## TEXT FOR ANALYSIS:
◆ ◆ ◆ ◆ ◆
Armour has considerable and highly prospective exploration ground in direct proximity to the Kincora production facility. Armour has in place the established infrastructure to materially increase production volumes from this exploration ground to an intended 14Tj per day.  At 14 Tj without having to service the $43m debt, would see Armour generating material free cash flow and enable the company to be a self-funded developer/ explorer with an enviable asset base.

Armour currently has a tenement package of 3000sq klm and has several high profile targets. Armour sold its 10% interest in Petroleum lease 1084 (PL 1084) known as the Murrungama block to APLNG last year for $4m. The Murrungama block covered some 18sq km._



> _"Shareholders will receive shares in the new listed company that will trade at a discount to its listed peers. Shareholders will also maintain their current shareholding in Armour but will see the company have minimal debt , which they are currently servicing at circa 8.75% of debt of $43m. Whilst the company has been able to pay down this debt from an initial $60m to now sit at $43m , the near elimination of this debt will see Armour emerge as profitable producer at greater than 6tj per day with a well-articulated strategy to achieve 12-14 tj of production per day which would see Armour highly profitable at a corporate level able to self-fund its exploration assets and also have an unencumbered gas storage facility with a high strategic value and in direct proximity to what the federal government has labelled “the Australian gas hub” at Wallumbilla._


----------



## frugal.rock (2 June 2021)
◆ ◆ ◆ ◆ ◆
## JOB 1:
According to the text about Armour, what interest in PL 1084 did Armour sell, and for what amount?
## JOB 2:
Quote the stretch of the text about Armour from "Armour has considerable" through "enviable asset base.".

## ENTRIES SUPPLIED:
◆ ◆ ◆ ◆ ◆
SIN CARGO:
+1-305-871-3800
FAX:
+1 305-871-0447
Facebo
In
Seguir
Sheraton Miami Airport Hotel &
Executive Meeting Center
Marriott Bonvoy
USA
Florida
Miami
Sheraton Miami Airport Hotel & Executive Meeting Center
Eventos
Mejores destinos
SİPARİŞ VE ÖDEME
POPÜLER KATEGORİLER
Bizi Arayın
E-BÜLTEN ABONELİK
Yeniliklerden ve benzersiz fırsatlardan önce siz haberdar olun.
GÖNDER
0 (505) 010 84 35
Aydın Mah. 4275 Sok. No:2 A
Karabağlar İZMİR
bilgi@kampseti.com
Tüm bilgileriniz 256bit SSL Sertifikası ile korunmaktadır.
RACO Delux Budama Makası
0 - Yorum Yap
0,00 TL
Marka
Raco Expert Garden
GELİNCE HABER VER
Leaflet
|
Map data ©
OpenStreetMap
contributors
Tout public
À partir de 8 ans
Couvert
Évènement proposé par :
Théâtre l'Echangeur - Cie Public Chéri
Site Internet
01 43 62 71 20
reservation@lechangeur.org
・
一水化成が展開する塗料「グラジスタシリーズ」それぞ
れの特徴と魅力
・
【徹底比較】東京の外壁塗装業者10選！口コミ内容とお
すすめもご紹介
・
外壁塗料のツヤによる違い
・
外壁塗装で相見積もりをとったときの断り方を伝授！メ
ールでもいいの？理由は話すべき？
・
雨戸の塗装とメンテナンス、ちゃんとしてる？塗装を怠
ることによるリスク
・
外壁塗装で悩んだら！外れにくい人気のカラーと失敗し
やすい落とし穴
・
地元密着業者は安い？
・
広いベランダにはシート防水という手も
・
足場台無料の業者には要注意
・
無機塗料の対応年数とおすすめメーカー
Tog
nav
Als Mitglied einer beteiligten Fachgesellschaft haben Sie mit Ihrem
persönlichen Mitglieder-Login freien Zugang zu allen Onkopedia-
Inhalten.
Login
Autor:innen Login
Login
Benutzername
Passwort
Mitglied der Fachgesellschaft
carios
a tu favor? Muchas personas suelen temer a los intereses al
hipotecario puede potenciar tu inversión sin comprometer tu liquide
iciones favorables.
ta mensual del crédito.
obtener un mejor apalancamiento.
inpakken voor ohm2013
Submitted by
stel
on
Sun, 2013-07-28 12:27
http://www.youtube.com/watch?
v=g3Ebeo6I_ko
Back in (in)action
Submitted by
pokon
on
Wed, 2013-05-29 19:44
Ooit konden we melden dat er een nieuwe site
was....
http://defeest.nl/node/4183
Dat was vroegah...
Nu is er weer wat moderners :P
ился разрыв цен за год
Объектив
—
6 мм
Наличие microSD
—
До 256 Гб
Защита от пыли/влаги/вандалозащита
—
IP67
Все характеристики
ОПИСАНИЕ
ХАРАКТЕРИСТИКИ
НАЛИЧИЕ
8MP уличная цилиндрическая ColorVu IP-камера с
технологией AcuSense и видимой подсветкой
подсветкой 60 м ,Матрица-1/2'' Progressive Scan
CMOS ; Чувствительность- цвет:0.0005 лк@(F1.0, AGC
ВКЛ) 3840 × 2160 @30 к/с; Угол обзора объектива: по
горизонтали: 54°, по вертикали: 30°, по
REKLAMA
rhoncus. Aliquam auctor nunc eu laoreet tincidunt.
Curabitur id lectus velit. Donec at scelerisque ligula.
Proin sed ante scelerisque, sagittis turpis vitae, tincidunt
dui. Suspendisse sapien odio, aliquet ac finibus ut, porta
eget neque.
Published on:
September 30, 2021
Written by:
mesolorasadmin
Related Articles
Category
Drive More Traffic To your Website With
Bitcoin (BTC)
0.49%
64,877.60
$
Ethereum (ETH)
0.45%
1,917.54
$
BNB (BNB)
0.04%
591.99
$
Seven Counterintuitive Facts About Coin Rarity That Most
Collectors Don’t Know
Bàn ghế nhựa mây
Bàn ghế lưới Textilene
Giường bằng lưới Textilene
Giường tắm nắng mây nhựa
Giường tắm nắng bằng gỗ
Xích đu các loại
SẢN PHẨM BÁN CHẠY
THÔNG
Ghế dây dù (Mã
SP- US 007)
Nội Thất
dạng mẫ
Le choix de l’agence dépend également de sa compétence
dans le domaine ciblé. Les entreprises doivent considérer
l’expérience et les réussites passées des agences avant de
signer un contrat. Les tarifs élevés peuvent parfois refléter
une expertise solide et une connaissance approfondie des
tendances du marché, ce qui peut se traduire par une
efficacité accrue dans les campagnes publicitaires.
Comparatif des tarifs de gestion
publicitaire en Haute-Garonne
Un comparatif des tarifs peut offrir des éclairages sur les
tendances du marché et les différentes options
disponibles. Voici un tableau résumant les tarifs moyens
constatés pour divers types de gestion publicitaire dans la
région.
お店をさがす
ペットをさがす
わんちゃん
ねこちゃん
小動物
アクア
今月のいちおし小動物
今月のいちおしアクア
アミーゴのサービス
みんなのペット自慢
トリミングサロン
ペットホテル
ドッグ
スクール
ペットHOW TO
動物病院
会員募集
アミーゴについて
◆ ◆ ◆ ◆ ◆
## RESPONSE BOX 1:
Its 10% interest, for $4m.

## RESPONSE BOX 2:
Armour has considerable and highly prospective exploration ground in direct proximity to the Kincora production facility. Armour has in place the established infrastructure to materially increase production volumes from this exploration ground to an intended 14Tj per day.  At 14 Tj without having to service the $43m debt, would see Armour generating material free cash flow and enable the company to be a self-funded developer/ explorer with an enviable asset base.